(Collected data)

▶

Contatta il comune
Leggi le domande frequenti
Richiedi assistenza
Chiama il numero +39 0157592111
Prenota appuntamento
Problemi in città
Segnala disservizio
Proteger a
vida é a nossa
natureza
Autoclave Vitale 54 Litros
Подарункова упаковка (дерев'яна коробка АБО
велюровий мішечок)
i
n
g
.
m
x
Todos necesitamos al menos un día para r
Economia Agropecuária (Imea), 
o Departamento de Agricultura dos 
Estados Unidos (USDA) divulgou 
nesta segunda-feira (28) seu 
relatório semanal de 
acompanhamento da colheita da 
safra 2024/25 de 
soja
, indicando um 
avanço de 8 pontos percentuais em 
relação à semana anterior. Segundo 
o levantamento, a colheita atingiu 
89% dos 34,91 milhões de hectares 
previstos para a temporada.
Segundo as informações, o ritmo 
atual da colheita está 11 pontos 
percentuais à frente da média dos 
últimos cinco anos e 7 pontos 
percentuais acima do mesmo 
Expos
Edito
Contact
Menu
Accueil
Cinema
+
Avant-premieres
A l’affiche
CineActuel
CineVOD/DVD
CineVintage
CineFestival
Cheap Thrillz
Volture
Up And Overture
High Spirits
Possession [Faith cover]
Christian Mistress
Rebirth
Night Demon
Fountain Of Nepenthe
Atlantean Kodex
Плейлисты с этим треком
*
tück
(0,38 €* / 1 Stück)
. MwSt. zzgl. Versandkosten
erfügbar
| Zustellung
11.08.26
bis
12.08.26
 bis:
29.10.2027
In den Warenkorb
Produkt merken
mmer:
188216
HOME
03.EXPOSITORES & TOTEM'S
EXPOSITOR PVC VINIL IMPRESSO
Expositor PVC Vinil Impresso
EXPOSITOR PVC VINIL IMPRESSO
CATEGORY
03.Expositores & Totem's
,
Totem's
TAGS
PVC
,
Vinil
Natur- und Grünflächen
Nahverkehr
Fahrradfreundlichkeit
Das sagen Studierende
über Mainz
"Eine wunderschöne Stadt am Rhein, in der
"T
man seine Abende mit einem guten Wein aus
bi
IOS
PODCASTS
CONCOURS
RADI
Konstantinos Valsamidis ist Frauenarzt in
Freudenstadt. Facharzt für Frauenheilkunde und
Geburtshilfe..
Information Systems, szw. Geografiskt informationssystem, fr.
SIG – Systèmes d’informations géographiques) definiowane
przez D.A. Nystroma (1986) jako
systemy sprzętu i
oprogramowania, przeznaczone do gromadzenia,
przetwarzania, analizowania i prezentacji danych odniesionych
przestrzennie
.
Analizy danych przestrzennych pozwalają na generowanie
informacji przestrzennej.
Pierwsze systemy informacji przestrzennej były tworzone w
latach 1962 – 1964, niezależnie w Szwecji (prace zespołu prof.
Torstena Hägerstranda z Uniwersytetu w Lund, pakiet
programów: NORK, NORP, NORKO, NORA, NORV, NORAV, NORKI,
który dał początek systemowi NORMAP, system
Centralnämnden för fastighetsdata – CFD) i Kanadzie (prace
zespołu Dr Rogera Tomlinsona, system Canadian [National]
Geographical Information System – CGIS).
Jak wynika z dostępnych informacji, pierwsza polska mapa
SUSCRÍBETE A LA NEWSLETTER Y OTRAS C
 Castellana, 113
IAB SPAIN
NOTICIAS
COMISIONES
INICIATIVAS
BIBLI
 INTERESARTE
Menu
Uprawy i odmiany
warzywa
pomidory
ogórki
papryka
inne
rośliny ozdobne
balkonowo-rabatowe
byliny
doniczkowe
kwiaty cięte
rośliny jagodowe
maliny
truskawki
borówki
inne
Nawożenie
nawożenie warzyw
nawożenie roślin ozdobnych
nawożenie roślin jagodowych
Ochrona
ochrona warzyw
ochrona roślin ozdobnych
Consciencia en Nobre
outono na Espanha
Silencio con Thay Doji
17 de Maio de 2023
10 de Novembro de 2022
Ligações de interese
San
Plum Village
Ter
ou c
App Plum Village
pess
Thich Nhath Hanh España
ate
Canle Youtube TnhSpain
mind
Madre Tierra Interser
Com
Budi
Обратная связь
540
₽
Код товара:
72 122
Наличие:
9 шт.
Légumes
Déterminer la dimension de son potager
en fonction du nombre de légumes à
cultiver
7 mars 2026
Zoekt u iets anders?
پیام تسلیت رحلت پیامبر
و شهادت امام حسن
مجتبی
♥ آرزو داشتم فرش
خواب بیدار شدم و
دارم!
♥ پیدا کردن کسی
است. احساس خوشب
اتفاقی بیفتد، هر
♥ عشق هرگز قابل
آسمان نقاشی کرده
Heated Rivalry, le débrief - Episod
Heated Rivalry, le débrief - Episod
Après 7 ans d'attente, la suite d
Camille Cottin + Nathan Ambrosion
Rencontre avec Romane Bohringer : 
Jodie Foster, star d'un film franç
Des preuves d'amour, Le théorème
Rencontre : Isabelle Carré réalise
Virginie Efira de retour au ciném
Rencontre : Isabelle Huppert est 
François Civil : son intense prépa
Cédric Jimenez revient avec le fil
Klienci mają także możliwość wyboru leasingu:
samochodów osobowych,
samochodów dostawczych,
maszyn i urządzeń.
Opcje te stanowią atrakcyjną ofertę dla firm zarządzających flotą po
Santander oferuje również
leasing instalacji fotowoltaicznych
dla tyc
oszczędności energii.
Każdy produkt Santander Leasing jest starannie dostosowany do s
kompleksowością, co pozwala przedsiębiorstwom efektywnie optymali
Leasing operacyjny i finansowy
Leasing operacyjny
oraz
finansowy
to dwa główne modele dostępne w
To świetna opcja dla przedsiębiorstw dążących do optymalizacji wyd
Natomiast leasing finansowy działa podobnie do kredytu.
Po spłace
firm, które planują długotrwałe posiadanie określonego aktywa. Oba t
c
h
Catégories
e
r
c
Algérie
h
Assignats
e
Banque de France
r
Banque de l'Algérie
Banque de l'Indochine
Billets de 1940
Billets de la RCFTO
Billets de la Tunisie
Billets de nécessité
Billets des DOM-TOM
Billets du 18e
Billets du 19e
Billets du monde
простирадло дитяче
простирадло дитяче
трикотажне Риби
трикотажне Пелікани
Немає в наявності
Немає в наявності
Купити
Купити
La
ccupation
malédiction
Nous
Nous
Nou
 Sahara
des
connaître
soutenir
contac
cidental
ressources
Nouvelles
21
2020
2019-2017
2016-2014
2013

◀

Work request.
Please transcribe the lines from the first one through the line that contains "o levantamento, a colheita atingiu", both included.

Task output.
Contatta il comune
Leggi le domande frequenti
Richiedi assistenza
Chiama il numero +39 0157592111
Prenota appuntamento
Problemi in città
Segnala disservizio
Proteger a
vida é a nossa
natureza
Autoclave Vitale 54 Litros
Подарункова упаковка (дерев'яна коробка АБО
велюровий мішечок)
i
n
g
.
m
x
Todos necesitamos al menos un día para r
Economia Agropecuária (Imea), 
o Departamento de Agricultura dos 
Estados Unidos (USDA) divulgou 
nesta segunda-feira (28) seu 
relatório semanal de 
acompanhamento da colheita da 
safra 2024/25 de 
soja
, indicando um 
avanço de 8 pontos percentuais em 
relação à semana anterior. Segundo 
o levantamento, a colheita atingiu 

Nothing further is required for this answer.